Энрике казалось, что она вот-вот умрет от мысли о том, что про нее думает Ричарди, от того, что он не говорит с ней, потому что она выглядит как дура. И еще эти проклятые очки и лицо не накрашено. Ей хотелось лишь одного — плакать.
— Нет, бригадир. Разве что привратница была со мной недостаточно вежлива: когда здоровалась и прощалась, смотрела мне прямо в лицо, как будто хотела запомнить. А теперь, если вы позволите, я хотела бы уйти: я неважно себя чувствую.
Майоне, который не знал, что еще спросить, посмотрел на Ричарди, но тот сидел за письменным столом как каменный, а затем указал рукой на дверь.
Энрика встала и направилась к выходу. И разумеется, в этот момент случилось чудо: статуя ожила, вскочила с места, вытянула руку в сторону девушки и заговорила:
— Синьорина, синьорина, подождите! Я должен задать вам вопрос! Пожалуйста, не спешите уходить!
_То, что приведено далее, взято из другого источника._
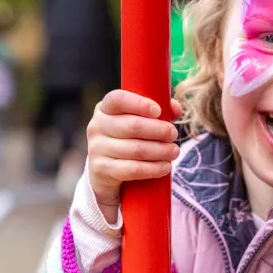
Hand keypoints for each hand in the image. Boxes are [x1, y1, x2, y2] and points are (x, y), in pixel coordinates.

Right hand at [87, 90, 182, 220]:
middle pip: (132, 125)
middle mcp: (97, 126)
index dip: (139, 104)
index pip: (118, 100)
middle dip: (158, 130)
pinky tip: (166, 167)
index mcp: (105, 108)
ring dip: (160, 151)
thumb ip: (157, 112)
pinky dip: (153, 168)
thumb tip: (176, 109)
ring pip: (135, 149)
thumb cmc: (127, 140)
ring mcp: (96, 148)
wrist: (106, 172)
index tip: (158, 111)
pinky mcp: (101, 169)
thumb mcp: (138, 122)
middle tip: (173, 134)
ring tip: (174, 151)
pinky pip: (132, 169)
От тона этих слов у Майоне мурашки пробежали по спине. Он никогда не слышал, чтобы комиссар так бормотал, и не хотел больше никогда слышать. Энрика остановилась и резко обернулась. Тихим и немного дрожащим голосом Ричарди произнес:
— Скажите мне, пожалуйста… — провел языком по пересохшим губам и заговорил снова: — Вы… вы были там… Что вы спросили у Кализе? Что вы хотели узнать? Скажите, пожалуйста, что?
Майоне был ошеломлен. Он с изумлением смотрел на комиссара и думал, что еще немного — и у Ричарди разорвется сердце. Но Энрика не пожелала пойти на сделку с судьбой, хотя и была тронута этим печальным зовом.
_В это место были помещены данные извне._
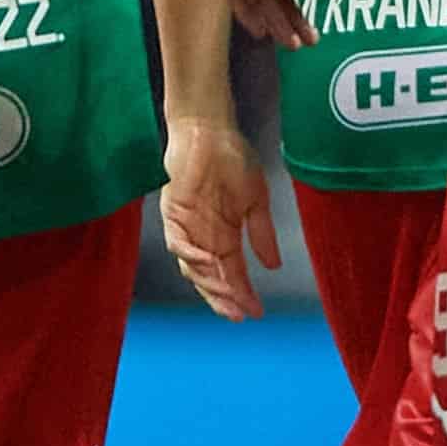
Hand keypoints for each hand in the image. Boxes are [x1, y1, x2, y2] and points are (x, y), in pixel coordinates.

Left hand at [162, 116, 278, 319]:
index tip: (257, 312)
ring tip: (226, 295)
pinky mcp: (172, 213)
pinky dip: (190, 256)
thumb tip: (273, 266)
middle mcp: (204, 237)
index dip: (244, 293)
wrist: (210, 130)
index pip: (233, 273)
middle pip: (210, 278)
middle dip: (223, 298)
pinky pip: (177, 242)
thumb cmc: (233, 158)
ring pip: (192, 267)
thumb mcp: (256, 199)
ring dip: (209, 283)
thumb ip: (262, 233)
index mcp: (225, 235)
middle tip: (237, 315)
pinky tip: (207, 264)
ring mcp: (187, 227)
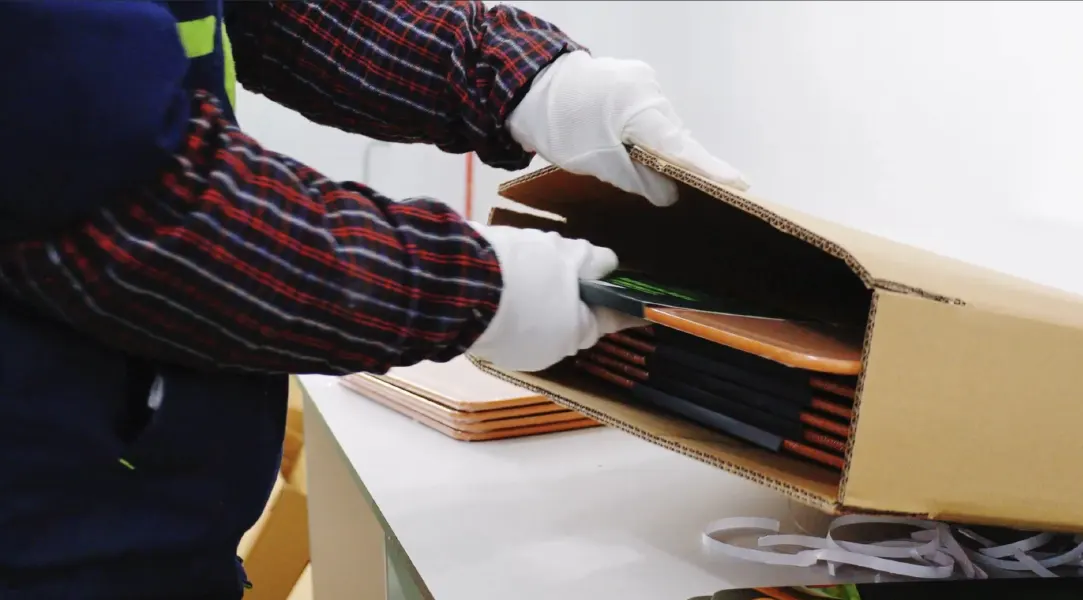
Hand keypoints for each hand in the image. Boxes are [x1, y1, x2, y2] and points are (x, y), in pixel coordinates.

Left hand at [467, 224, 643, 371]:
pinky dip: (501, 278)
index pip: (609, 264)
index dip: (606, 289)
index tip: (595, 310)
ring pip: (534, 260)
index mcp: (583, 257)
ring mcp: (518, 236)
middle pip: (568, 261)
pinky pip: (503, 261)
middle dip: (563, 284)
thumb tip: (610, 316)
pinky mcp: (486, 239)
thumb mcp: (569, 335)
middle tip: (548, 317)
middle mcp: (554, 239)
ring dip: (528, 281)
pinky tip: (486, 301)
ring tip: (509, 311)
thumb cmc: (528, 317)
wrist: (465, 289)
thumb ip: (592, 325)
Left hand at [508, 51, 748, 206]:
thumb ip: (637, 179)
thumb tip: (670, 196)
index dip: (710, 169)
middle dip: (682, 166)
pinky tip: (641, 153)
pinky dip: (650, 138)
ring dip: (662, 152)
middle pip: (675, 137)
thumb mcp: (596, 161)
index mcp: (640, 107)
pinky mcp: (634, 83)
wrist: (533, 87)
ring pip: (664, 128)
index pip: (681, 146)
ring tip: (656, 176)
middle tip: (690, 194)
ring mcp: (643, 83)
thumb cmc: (560, 124)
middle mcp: (649, 90)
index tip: (739, 184)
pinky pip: (652, 117)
— Не думаю, что это вас касается. До свидания.
— Но я прошу вас, я умоляю… Я должен это знать!
Прошу вас? Умоляю? Он что, сошел с ума? Майоне заткнул бы комиссару рот кляпом, если бы мог. Энрика смотрела на Ричарди, и ее сердце наполнялось нежностью. Она приняла то решение, которое женщины часто принимают, если не знают что сказать, — то есть солгала.
— Вопрос был по поводу проблемы со здоровьем.
Потом она простилась со всеми легким кивком и ушла.
Майоне после ее ухода оказался в чрезвычайно трудном положении. Ему не хватало мужества спросить Ричарди, что произошло. Но притвориться, что ничего не заметил, он тоже не мог.
Комиссар упал в свое кресло. Его широко раскрытые глаза смотрели вперед невидящим взглядом, руки бессильно лежали на столешнице, лицо было белым, как у мертвеца.